──────── Document text

Bonsai originated in the East around 1000 to 500 BC. This Eastern art became more prevalent in the Han, T’Sun and the Tang Dynasties in China. Tomb paintings depict the Crown Prince Zhang Huai having movable landscapes carried around for his personal enjoyment in 706 AD. Bonsai was a sign of wealth and royalty. It was initially introduced to Japan by the Zen Buddhist monks from mainland China. The art was elitist among the rich where the art was perfected over many years. It was only after World War II that the art of bonsai was adopted by Western culture. Bonsai uses only plant species where the trees’ leaf size shrinks and reduces if the trees’ roots are limited to a smaller space.
Bonsai Tree Styles
Yose-ue (Forest style)
Multiple trees and their root systems grow together. The most developed tree is in the middle of a large, shallow pot.
Hakidachi (Broom style)
These bonsai are normally shedding trees with fine, straight branches. They grow at a third of a tree’s height. They form a ball-shaped top in winter.
Chokkan (Formal upright style)
Branches are grown to taper off. This is important as it must be clearly noticeable. This style often occurs naturally in nature.
Moyogi Informal (upright style)
This is a very common bonsai style where the trunk is manipulated to form an s-shape where branches extend at every turn of the trunk.
Fruit on a bonsai doesn’t reduce in size. The small bonsai is capable of growing normal-sized fruit because it’s genetic.
Shakkan (Slanting style)

────────────────
──────── Extracted entries

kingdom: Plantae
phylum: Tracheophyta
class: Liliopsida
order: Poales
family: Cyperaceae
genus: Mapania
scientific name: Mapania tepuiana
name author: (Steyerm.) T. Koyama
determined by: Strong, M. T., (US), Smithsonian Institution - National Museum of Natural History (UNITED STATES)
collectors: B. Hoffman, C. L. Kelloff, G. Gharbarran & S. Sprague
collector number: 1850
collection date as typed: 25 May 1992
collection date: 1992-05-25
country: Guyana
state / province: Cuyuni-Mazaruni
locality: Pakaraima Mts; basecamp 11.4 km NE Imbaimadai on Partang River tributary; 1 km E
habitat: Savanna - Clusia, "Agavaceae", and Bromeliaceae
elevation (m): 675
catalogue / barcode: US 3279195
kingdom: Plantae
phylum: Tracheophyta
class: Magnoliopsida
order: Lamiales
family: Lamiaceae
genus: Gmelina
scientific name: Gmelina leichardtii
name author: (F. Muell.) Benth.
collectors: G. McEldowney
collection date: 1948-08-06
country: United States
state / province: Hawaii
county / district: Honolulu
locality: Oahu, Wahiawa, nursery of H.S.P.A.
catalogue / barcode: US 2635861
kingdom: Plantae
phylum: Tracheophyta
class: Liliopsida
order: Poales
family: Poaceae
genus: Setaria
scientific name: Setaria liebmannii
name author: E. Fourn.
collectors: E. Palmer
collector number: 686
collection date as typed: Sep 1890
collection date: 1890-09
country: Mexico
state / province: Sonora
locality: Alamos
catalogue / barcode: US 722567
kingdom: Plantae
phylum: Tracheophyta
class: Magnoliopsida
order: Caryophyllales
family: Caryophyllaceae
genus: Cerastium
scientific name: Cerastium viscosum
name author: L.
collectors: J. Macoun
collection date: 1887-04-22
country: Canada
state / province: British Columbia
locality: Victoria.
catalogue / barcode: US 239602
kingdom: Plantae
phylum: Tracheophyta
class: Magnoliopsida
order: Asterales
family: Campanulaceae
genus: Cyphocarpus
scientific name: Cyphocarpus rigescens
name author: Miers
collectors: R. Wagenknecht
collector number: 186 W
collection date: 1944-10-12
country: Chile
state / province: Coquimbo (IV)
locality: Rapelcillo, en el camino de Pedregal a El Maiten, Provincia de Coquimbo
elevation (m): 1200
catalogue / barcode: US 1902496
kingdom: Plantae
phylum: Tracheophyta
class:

────────────────

Tasks
a - According to the bonsai text, who first introduced bonsai to Japan?
b - Continue the bonsai text from its final line.

Your written answers
a - Zen Buddhist monks from mainland China.

b -
The bonsai is meant to depict a tree, leaning in one direction to show the natural forces of wind.
SekiJoju (Growing on a rock style)
The bonsai grows on rocks as it moulds into the cracks of the rock.
Kengai (Cascade style)
Some trees grow downwards, often due to snow or rocks in nature. This bonsai needs a deep, tall pot as the trunk grows downwards below the soil line.
Han-Kengai (Semi-cascade style)
This is similar to Kengai cascade style, but the branches don’t grow below the container.
Growing your own Bonsai Trees
What you need:
- A suitable plant
- A bonsai pot
- A special bonsai soil mix
- Aluminium wire of varying thickness for different branch diameters to change the direction in which branches and tree trunks grow.
- Chopsticks for repotting. They help remove and add new soil without damaging the root system.
- A tube of tree sealer. It keeps out germs, promotes growth and acts like a plaster for a cut branch. It protects the tree.
- A bonsai branch cutter to leave a neat, healable scar, and to enhance a tree’s horizontal growth.